- Born: December 3, 1969 (age 56) Turin
- Occupation: Professor of Political Science
- Awards: EUSA Award for the best book published in 2007 or 2008

Academic background
- Alma mater: London School of Economics and Political Science
- Thesis: Executive and bureaucratic politics in the European Union: Bureaucratic preferences, executive discretion and procedural control of the European Commission (2000)
- Doctoral advisor: Cheryl Schonhardt-Bailey

Academic work
- Discipline: Political Science
- Institutions: London School of Economics and Political Science University College London University of Milan
- Website: users2.unimi.it/fabiofranchino/

= Fabio Franchino =

Italian political scientist and professor

Fabio Franchino (born 3 December 1969) is an Italian political scientist, professor at the University of Milan. He is editor of the Italian Political Science Review and associate editor of European Union Politics. His areas of specialization are EU politics and policy, comparative politics, and policy analysis, and is author of influential publications in these fields.

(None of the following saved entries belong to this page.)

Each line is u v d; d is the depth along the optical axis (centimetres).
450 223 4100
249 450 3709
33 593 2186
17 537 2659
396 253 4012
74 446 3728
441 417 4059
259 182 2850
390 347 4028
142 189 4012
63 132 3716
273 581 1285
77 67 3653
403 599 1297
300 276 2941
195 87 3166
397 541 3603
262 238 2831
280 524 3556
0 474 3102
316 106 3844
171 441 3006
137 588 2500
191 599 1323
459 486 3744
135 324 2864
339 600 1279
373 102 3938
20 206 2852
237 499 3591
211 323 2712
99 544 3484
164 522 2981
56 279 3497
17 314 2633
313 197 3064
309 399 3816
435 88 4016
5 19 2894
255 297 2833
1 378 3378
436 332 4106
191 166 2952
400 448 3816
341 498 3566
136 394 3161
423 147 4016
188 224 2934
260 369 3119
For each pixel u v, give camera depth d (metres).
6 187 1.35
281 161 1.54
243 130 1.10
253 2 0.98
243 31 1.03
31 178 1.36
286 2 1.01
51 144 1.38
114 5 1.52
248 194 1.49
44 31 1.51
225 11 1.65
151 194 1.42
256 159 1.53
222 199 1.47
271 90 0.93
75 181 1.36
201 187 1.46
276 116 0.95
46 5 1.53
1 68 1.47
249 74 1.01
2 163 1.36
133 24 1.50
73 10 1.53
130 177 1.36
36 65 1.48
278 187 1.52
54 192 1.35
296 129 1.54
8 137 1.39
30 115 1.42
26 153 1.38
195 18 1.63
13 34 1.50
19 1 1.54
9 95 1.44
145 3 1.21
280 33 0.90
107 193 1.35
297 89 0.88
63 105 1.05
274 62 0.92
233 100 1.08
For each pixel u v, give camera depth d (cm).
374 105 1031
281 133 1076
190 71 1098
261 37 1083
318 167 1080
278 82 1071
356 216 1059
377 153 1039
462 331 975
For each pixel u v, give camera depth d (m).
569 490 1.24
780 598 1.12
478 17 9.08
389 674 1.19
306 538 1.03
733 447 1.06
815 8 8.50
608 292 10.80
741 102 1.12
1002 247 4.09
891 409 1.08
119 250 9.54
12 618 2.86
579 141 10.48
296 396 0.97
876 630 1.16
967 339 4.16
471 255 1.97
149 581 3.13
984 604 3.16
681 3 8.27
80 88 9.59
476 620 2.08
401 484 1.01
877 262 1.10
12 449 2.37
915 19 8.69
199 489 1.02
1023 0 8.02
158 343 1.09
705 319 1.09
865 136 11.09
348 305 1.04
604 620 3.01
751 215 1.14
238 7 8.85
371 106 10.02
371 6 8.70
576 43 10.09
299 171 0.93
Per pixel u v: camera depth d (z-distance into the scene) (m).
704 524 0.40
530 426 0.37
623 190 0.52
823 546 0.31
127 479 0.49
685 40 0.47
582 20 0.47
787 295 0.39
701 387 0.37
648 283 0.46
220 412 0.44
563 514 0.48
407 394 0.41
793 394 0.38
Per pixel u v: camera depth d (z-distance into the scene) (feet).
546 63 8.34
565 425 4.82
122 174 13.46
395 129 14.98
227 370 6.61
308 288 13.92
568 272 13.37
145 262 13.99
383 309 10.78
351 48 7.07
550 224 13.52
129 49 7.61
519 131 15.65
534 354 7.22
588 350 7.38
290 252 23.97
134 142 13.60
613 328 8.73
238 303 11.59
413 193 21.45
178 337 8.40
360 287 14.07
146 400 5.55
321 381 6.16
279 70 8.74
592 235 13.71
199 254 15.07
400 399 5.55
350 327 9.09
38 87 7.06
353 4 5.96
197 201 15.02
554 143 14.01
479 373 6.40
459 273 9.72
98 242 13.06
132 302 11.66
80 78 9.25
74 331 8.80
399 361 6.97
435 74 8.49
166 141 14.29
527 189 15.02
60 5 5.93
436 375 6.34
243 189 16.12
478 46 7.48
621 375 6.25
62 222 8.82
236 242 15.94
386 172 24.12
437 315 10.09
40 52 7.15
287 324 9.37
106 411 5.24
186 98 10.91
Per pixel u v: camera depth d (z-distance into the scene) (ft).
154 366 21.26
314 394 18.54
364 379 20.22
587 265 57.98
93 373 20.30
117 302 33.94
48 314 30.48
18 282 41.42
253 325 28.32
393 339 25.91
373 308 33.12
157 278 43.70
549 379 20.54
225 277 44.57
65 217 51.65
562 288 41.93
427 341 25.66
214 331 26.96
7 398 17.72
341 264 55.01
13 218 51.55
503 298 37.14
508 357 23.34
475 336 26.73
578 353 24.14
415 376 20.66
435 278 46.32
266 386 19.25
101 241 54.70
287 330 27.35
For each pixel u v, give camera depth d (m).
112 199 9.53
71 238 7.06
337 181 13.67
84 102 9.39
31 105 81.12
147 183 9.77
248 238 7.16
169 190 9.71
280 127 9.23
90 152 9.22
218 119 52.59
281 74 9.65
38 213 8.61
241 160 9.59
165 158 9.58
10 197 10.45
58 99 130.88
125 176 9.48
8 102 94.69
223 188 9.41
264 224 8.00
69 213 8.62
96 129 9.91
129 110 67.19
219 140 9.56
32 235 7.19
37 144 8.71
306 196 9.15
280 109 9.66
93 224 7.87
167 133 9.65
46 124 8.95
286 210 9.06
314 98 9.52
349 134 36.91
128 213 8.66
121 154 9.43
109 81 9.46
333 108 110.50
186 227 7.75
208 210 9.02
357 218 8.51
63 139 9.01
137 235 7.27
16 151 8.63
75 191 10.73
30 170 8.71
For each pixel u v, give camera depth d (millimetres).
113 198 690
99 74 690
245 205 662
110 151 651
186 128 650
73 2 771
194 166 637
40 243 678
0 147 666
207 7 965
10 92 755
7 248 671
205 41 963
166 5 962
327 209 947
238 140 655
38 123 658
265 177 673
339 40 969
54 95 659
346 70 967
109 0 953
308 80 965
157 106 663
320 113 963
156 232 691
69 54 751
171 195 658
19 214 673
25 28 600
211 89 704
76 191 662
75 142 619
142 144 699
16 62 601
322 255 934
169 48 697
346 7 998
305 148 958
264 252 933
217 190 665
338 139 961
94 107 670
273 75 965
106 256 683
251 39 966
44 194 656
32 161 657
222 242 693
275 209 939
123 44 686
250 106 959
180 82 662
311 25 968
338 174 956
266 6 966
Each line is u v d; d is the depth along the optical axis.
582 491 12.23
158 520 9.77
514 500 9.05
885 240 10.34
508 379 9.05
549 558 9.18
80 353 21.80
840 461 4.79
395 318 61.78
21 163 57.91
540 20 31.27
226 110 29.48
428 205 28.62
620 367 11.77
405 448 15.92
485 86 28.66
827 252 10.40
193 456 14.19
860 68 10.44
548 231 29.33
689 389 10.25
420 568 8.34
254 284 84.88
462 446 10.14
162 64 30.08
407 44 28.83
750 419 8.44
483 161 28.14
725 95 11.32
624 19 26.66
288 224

==Early life and academic career==
Franchino obtained an undergraduate degree from the University of Brighton, a master's from Universita Commerciale Luigi Bocconi in Milan, and a PhD from the London School of Economics and Political Science. His doctoral thesis, dated 2000, was titled Executive and bureaucratic politics in the European Union: Bureaucratic preferences, executive discretion and procedural control of the European Commission. He started his academic career at the London School of Economics and Political Science as a class teacher, tutorial fellow, and lecturer between 1997 and 2001. He then moved to University College London where he was lecturer and reader from 2002 to 2007, when he earned his chair at the University of Milan.

==Academic service==
Franchino was elected president of the European Political Science Association for 2016-2018. He is also treasurer of the Standing Group on the European Union of the European Consortium for Political Research.

==Selected works==
- The Powers of the Union: Delegation in the EU. Cambridge: Cambridge University Press (2007), p. 355. EUSA Award for the best book published in 2007 or 2008.